Look through the entries below for the string "Rendered", and copy each line where it is found.

------ ENTRIES SUPPLIED

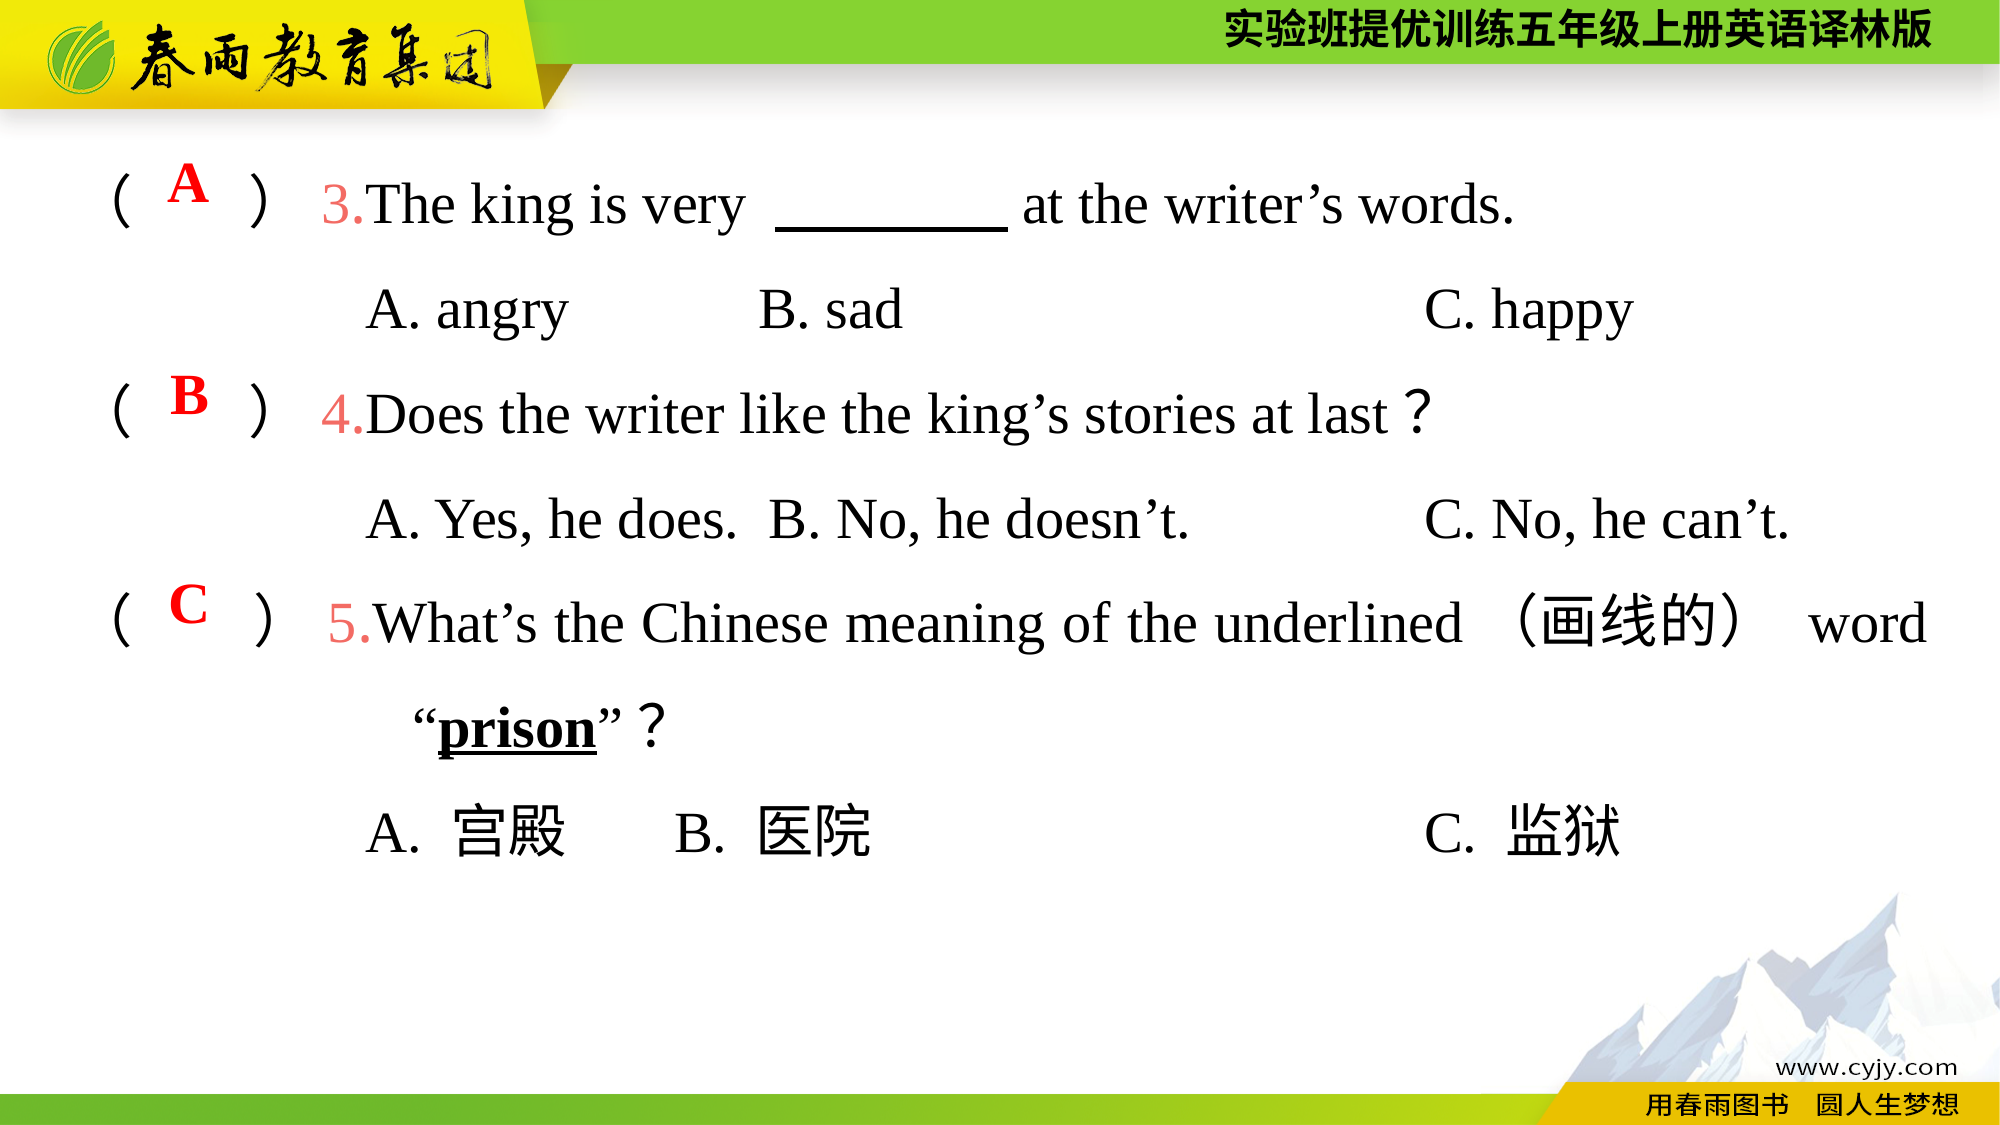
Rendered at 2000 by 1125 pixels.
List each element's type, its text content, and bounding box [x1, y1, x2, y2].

picture [0, 0, 2000, 1125]
text_box B [156, 348, 225, 434]
text_box A [152, 137, 225, 222]
text_box C [154, 558, 226, 643]
list （ ）3.The king is very at the writer’s words. A. angry B. sad C. happy （ ）4.Does the writer like the king’s stories at last？ A. Yes, he does. B. No, he doesn’t. C. No, he can’t. （ ）5.What’s the Chinese meaning of the underlined（画线的） word “prison”？ A. 宫殿 B. 医院 C. 监狱 [59, 122, 1944, 880]
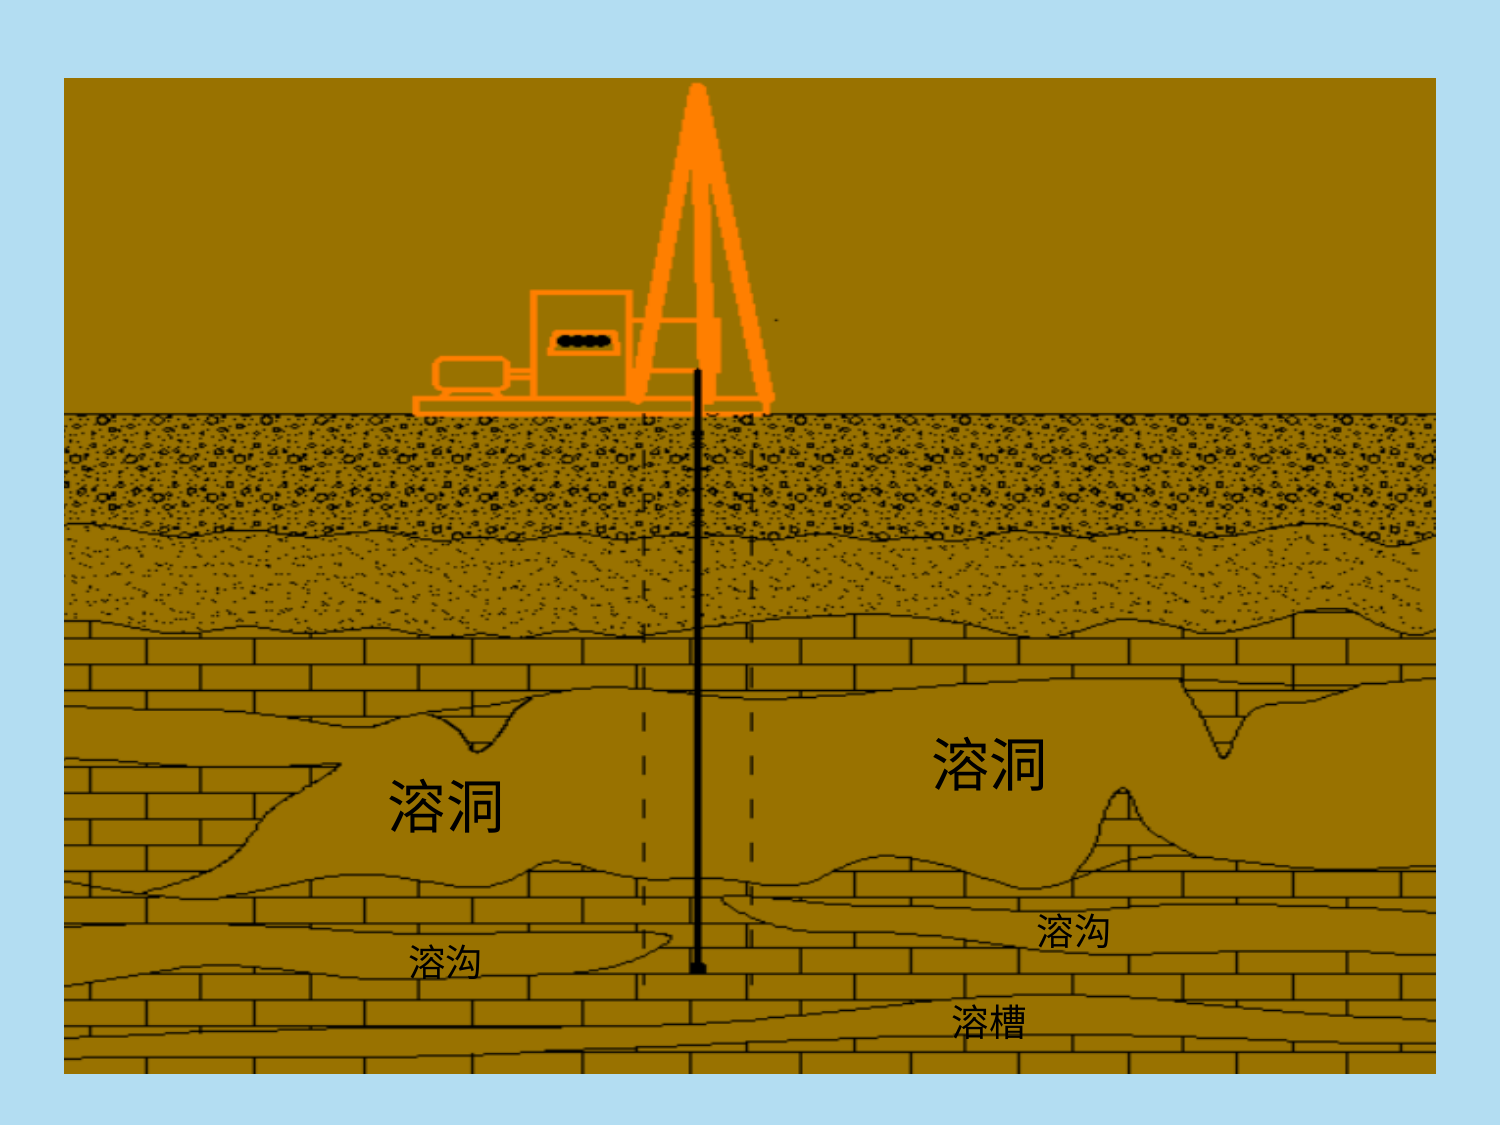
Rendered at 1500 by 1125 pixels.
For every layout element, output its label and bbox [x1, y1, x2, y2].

picture [64, 78, 1436, 1074]
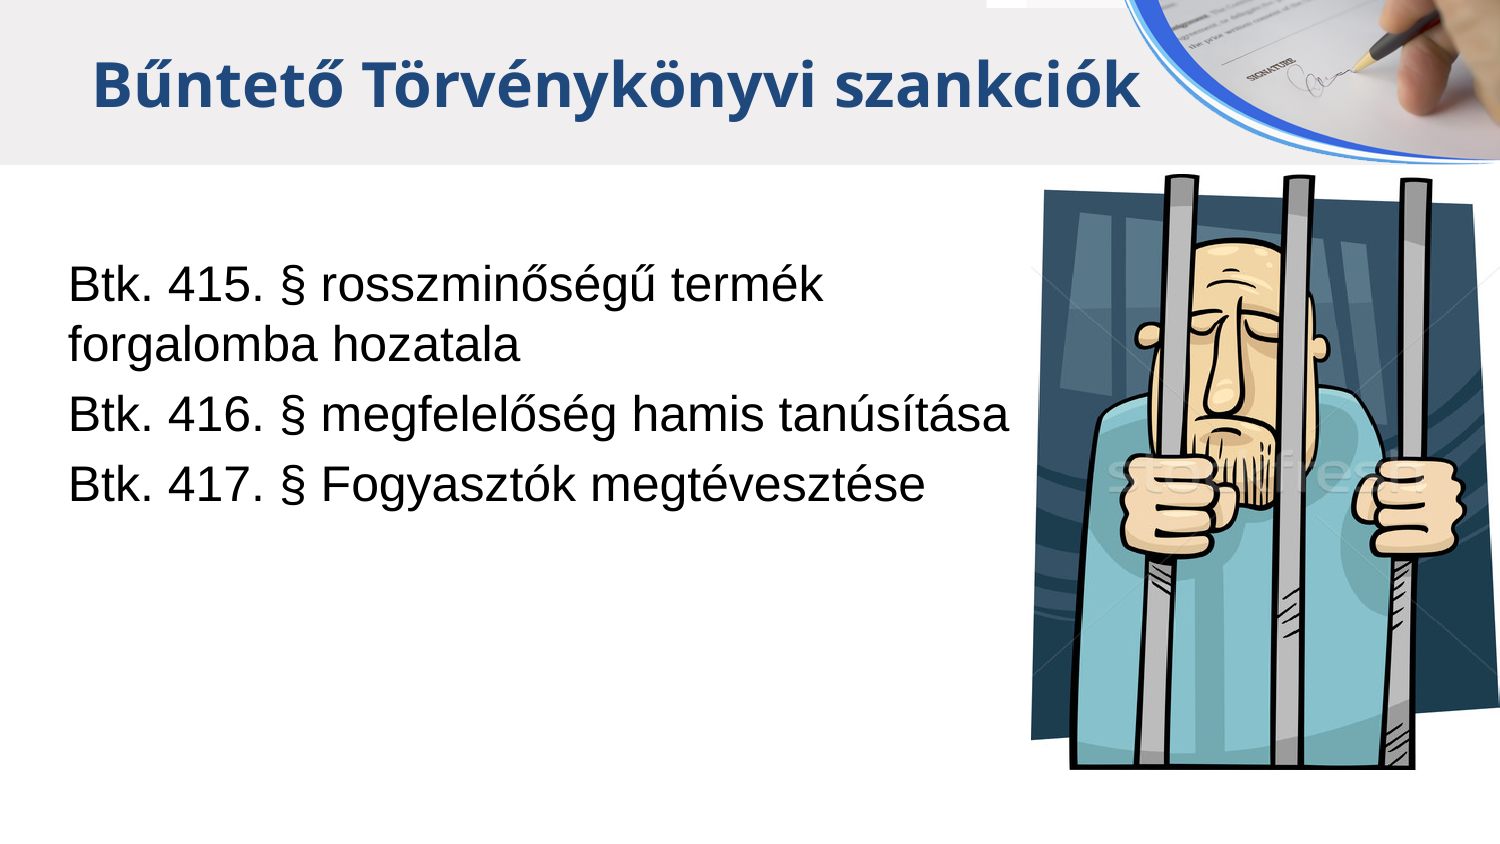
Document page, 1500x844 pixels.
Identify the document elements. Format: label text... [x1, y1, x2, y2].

picture [0, 0, 1500, 844]
list Bűntető Törvénykönyvi szankciók [76, 13, 1500, 151]
list Btk. 415. § rosszminőségű termék forgalomba hozatala Btk. 416. § megfelelőség hamis tanúsítása Btk. 417. § Fogyasztók megtévesztése [53, 173, 1032, 741]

------------

# [ANSWER BOX]
Rendered at 2000 by 1125 pixels.
Rendered at 1500 by 1125 pixels.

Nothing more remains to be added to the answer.